Metallica Cancels Tour As James Hetfield Returns To Rehab

Metallica frontman James Hetfield is going back to rehab and the rock band is canceling a tour through Australia and New Zealand.

Getty Image / Andrew Caballero-Reynolds / Stringer


Metallica has canceled their upcoming tour so that lead singer James Hetfield can return to rehab. The legendary rock band will postpone their forthcoming tour of Australia and New Zealand.

On Friday, the band announced the postponement of the tour. “As most of you probably know, our brother James has been struggling with addiction on and off for many years. He has now, unfortunately, had to re-enter a treatment program to work on his recovery again,” Lars Ulrich, Kirk Hammett, and Robert Trujillo said in a statement on Metallica’s website.

Metallica assured their rock music fans that they would make up the WorldWired leg of their tour in Australia and New Zealand.

“We fully intend to make our way to your part of the world as soon as health and schedule permit. We’ll let you know as soon as we can,” Metallica said. “Once again, we are devastated that we have inconvenienced so many of you, especially our most loyal fans who often travel great distances to experience our shows. We appreciate your understanding and support for James and, as always, thank you for being a part of our Metallica family.”

Metallica promised to refund all tickets sold for the now-canceled tour, which was scheduled to begin October 17 in Perth, Australia, and end on November 2 in Auckland, New Zealand.

The Metallica frontman has struggled with addiction for decades, especially alcoholism. During Metallica’s recording of their St. Anger in 2001, Hetfield had to go to rehab for his alcohol abuse. Hetfield rejoined the illustrious heavy metal band after seven months in rehab and four months recovering with his family. Metallica began recording their eighth studio album on April 23, 2001, and was eventually released St. Anger on June 5, 2003.

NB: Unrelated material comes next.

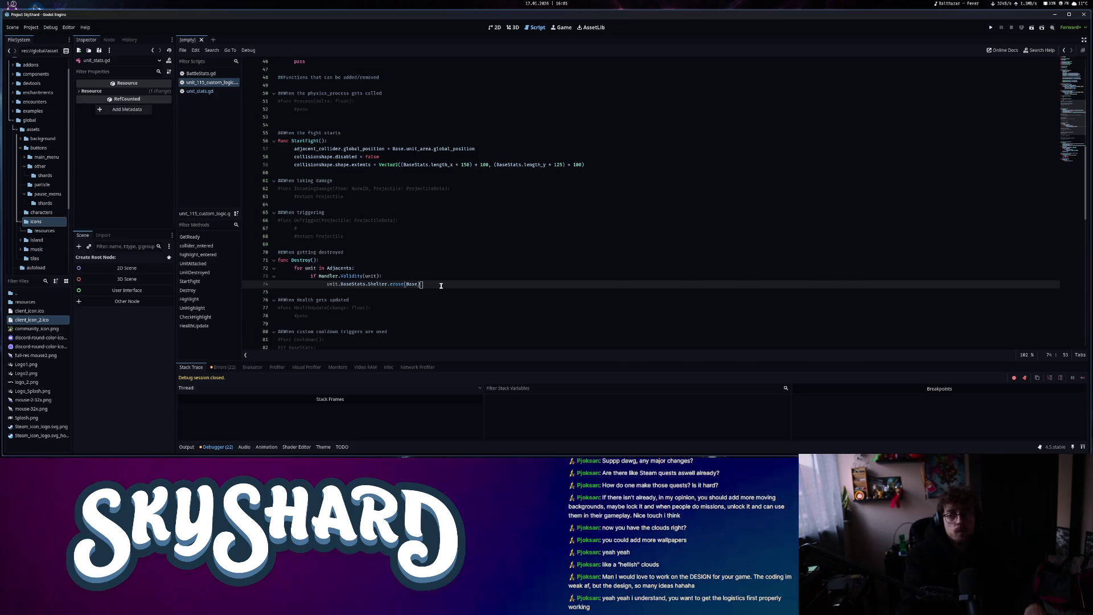
{"action": "left_click_drag", "start_coordinate": [427, 282], "coordinate": [278, 260]}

Hetfield appeared on the Joe Rogan Experience podcast in 2017 and said that he was sober for 15 years.

“Fear was a big motivator in that for me,” Hetfield told Joe Rogan. “Losing my family, that was the thing that scared me so much, that was the bottom I hit, that my family is going to go away because of my behaviors that I brought home from the road. I got kicked out of my house by my wife, I was living on my own somewhere, I did not want that. Maybe as part of my upbringing, my family kind of disintegrated when I was a kid. Father left, mother passed away, had to live with my brother, and then kind of just, where did my stuff go? It just kind of floated away, and I do not want that happening. No matter what’s going on, we’re going to talk this stuff out, and make it work.”

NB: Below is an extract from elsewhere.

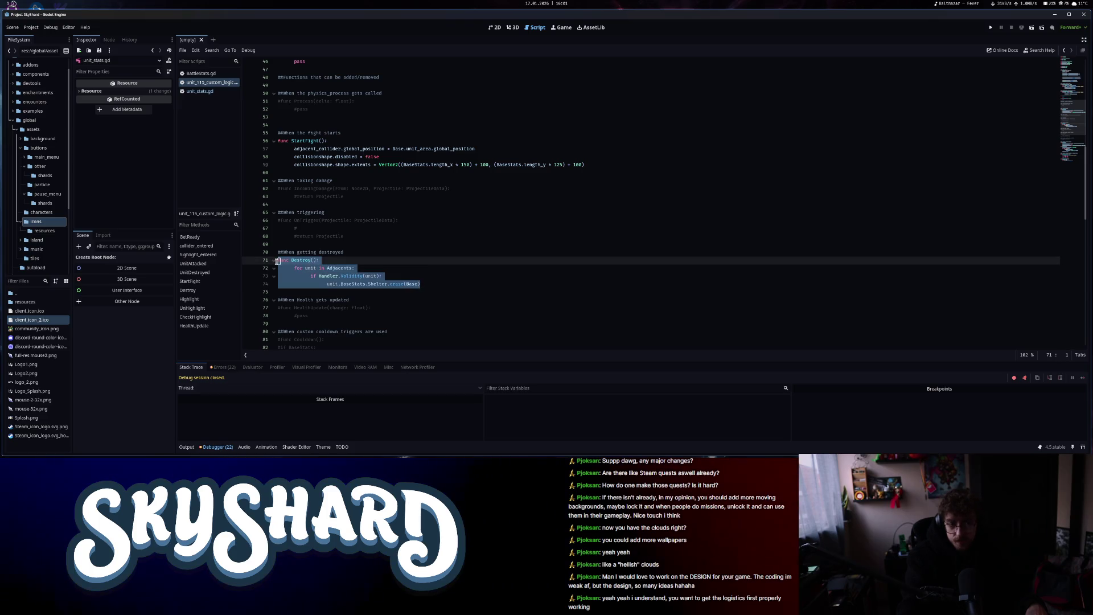
{"action": "left_click", "coordinate": [520, 285]}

In the 2004 documentary Some Kind of Monster, the film caught the internal strife amongst bandmembers while making St. Anger and how Hetfield’s addictions added fuel to the fire.

“We were at a crossroads,” Lars Ulrich said of the documentary. “We had been really good at being able to compartmentalize a lot of this stuff. Suppress it with drinking or other extravagances. This was the first time we had to talk to each other, get to know each other and work stuff out. The cameras were there catching all of it.”

The band did not reveal what Hetfield’s addiction was or which rehabilitation treatment facility he was attending.